Diamonds: Get what you pay for
News 6 talks to diamond expert to help aid you in buying process
ORLANDO, Fla. – One of the most expensive pieces of jewelry anyone can purchase is an engagement ring or wedding ring. But how can you make sure that you are purchasing a ring with a diamond that is real, or of the quality the jeweler says it is?
Hundreds of couples have come forward claiming that the real diamonds that they paid for were swapped for fake ones.
On the Boycott Kay Jewelers Facebook page, countless frustrated couples have come forward to share their experiences.
So how can you get results for yourself and make sure you can tell the difference between a real and a fake and make sure you’re getting your money’s worth?
News 6 talked with Bay Hill Jewelers owner and designer Stacey Papp to help you in the diamond-buying process.
Papp, who has over 20 years of experience in the jewelry business, said choosing a jeweler or store that you trust is key.
“You want to buy from someone who has a great reputation and is honest. You should always go with gut when you walk into a business and how do you feel? How do you feel when you walk in? How are you greeted? Do you feel like the people are professional?” Papp said.
Papp also said to look up the reviews of the business and read about its experiences. You are building a comfort level with the business.
Her suggestion: Start with a local business.
“A local family business is a great place to start because you can go back to them as many times as you want. You can continue to come in and ask more questions and have that comfort level,” Papp said.
Consumers should be asking a few questions when they are going to purchase a diamond. Papp suggests starting the conversation with the jeweler about the diamond's characteristics, including the clarity and the cuts.
“What is an ideal cut diamond? What is a well-cut diamond? What is the difference between different cutters? There is a lot of knowledge that goes along with a diamond,” she said.
The best way to get the diamond’s carat weight and measurement is to buy a loose stone.
“Have it weighed in front of you. That way you can see exactly what the stone weighs on a scale. And then when it is placed in the mounting you will know exactly what the center stone weighs and what the side stones weigh. So you will have your carat total weight when you are done,” Papp said.
So we asked Papp, is there any way a diamond could be weighed and measured and appear differently from one store to the next?
Is there any way that that weight could be off?
“Yes,” Papp said.
“If the stone is in a mounting, it is very hard to get an exact measurement on the millimeter across and the depth, especially. Depending upon how the stone is set, it is hard to get the depth percentage, if you can’t actually take the loose stone and put it into a gauge. It can be a variation of opinions from store to store,” she continued.
Find the inscription by looking on the girdle.
While some diamonds have serial numbers engraved into them to help you identify them, others do not.
“Not all diamonds are inscribed.
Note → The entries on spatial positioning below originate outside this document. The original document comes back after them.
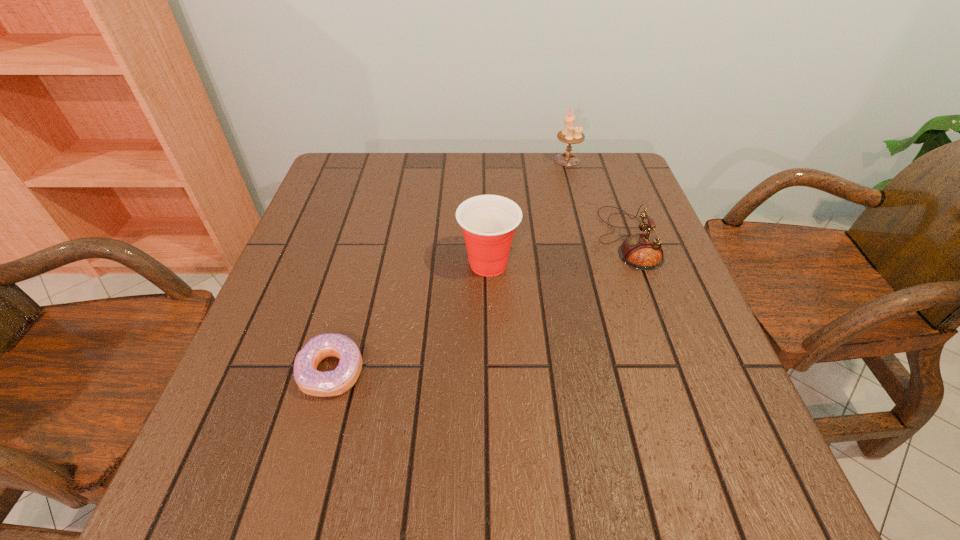
Find the location of a particular element. This screenshot has height=540, width=960. unoccupied position between the shortest object and the farthest object is located at coordinates (449, 266).

Where is `free spot between the third object from right to left and the shortest object`? Image resolution: width=960 pixels, height=540 pixels. free spot between the third object from right to left and the shortest object is located at coordinates (410, 318).

You are a GUI agent. You are given a task and a screenshot of the screen. Output one action in this format:
    pyautogui.click(x=<x>, y=<y>)
    Task: Click on the vacant area that lies between the nearest object and the third object from right to left
    This screenshot has width=960, height=540.
    Given the screenshot: What is the action you would take?
    pyautogui.click(x=410, y=318)

Locate an element on the screen. The width and height of the screenshot is (960, 540). object that ranks as the closest to the shortest object is located at coordinates (488, 222).

The height and width of the screenshot is (540, 960). Identify the location of the closest object to the second shortest object. (488, 222).

Where is `vacant position in the image that satisfies the following two spatial constraints: 1. on the back side of the farthest object; 2. on the right side of the cup`? This screenshot has height=540, width=960. vacant position in the image that satisfies the following two spatial constraints: 1. on the back side of the farthest object; 2. on the right side of the cup is located at coordinates (486, 160).

Identify the location of free space that satisfies the following two spatial constraints: 1. on the rotary dial of the third tallest object; 2. on the front side of the second object from left to right. (636, 264).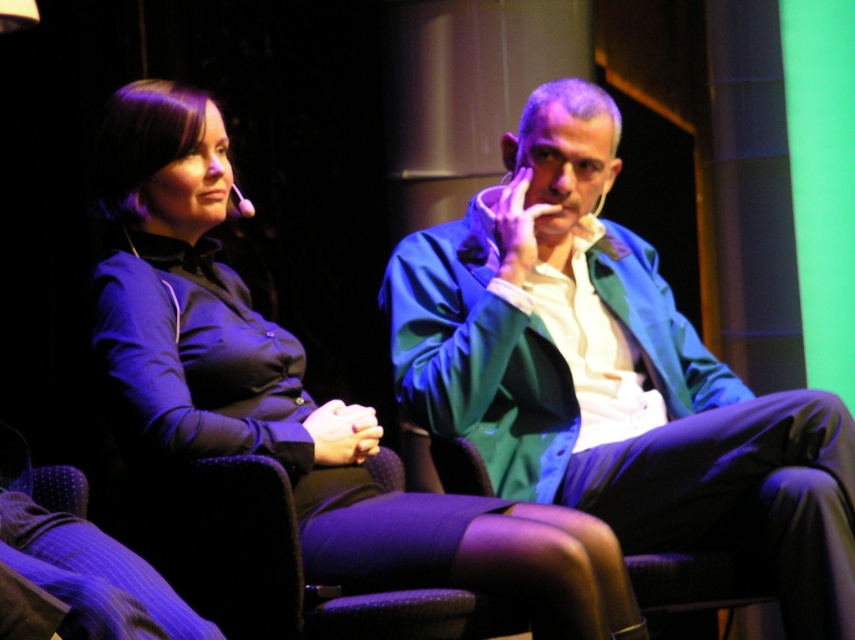
You are a photographer standing in front of the scene described. You want to take a closeup shot of the matte green blazer at center. Considering your current position, can you estimate if you need to move closer or farther away to achieve a closeup without using zoom?

The matte green blazer at center is 1.75 meters away from you. To take a closeup shot without zoom, you would need to move closer than 1.75 meters to get a tighter focus on the blazer.

You are an event planner arranging seating for a formal dinner. You need to place a matte green blazer at center and a matte black dress at center so that they are positioned correctly according to the image. Which item should be placed higher up?

The matte green blazer at center should be placed higher up because it is above the matte black dress at center in the image.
Certain brands, like Heart on Fire, they inscribe everything over a half a carat. So that's the standard for that company,” Papp said.
If you are looking for the serial number on your diamond, you can find it on the girdle of the diamond.
The body of the diamond is the pavilion and the top of the diamond is the crown. The center, where the pavilion and the crown meet, is called the girdle and if you are looking for the inscription, you would find it engraved there.
Consumers who are looking for more information about their specific diamond can submit their gem to the Gemological Institute of America, or GIA.
The GIA was founded in 1931 and they are the authority on diamonds, gems and pearls.
The grading report details what the industry calls the 4Cs: color, clarity, cut and carat weight.
On the report, you can find the date of the stone, report number, shape and cut, polish, proportions, symmetry and grading scale.
Checking the report is something that Papp recommends.
“It is always beneficial to have a diamond grading report with your stone. That will tell you what the characteristics are in your stone,” she said.
If you still have questions, you can take the certificate with the diamond to a professional for peace of mind.
“They can show you those characteristic and what they look like under a microscope, so you will feel more confident, knowing more about your diamond,” Papp said.
There is one thing, however, that the grading report does not tell you: the value.
Papp told News 6 getting your item appraised will tell you the exact value.
“We always recommend getting the appraisal, of course. If you just have the certificate and give it to your insurance company, you don't have a value on it. So that appraisal that comes along with it is beneficial to getting your insurance, so have the right amount of coverage,” Papp said.
It's important to make sure that your jewelry is not over-appraised.
“If... you paid $10,000, maybe it's worth $12,000. You don't want it appraised at $20,000. You don’t want to pay for something that is over-appraised. You are paying insurance on something that is over-appraised. So you want a reasonable amount of insurance to cover you if there is a fluctuation in the market over the next few years," Papp said.
In the end, purchasing a diamond is a financial investment and going with someone you trust is key, Papp said.